_PROBLEM TO WORK ON:_ In the records below, find the line with "#### For mini file eg. -> (.txt, .md)" and the line with "- String[] strData". Print both exactly, along with every line between them, and no other line.

SUPPLIED MATERIAL Block Start

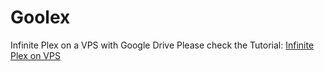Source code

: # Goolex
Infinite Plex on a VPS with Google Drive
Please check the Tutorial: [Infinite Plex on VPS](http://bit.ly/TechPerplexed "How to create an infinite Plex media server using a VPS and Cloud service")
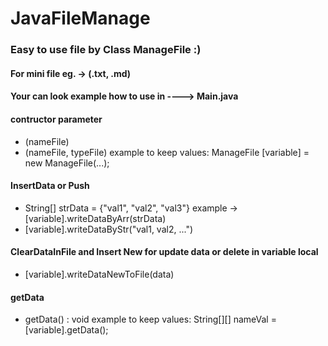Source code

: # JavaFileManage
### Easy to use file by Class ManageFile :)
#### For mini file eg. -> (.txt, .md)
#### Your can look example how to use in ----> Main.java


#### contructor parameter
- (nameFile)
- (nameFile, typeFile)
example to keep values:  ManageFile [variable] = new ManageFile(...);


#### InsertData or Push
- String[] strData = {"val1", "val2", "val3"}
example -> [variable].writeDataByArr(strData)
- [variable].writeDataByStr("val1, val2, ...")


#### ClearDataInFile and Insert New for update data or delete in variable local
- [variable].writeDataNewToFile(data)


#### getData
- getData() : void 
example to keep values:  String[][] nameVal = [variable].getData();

SUPPLIED MATERIAL Block End

_RESULT OF THIS EXERCISE:_
#### For mini file eg. -> (.txt, .md)
#### Your can look example how to use in ----> Main.java


#### contructor parameter
- (nameFile)
- (nameFile, typeFile)
example to keep values:  ManageFile [variable] = new ManageFile(...);


#### InsertData or Push
- String[] strData = {"val1", "val2", "val3"}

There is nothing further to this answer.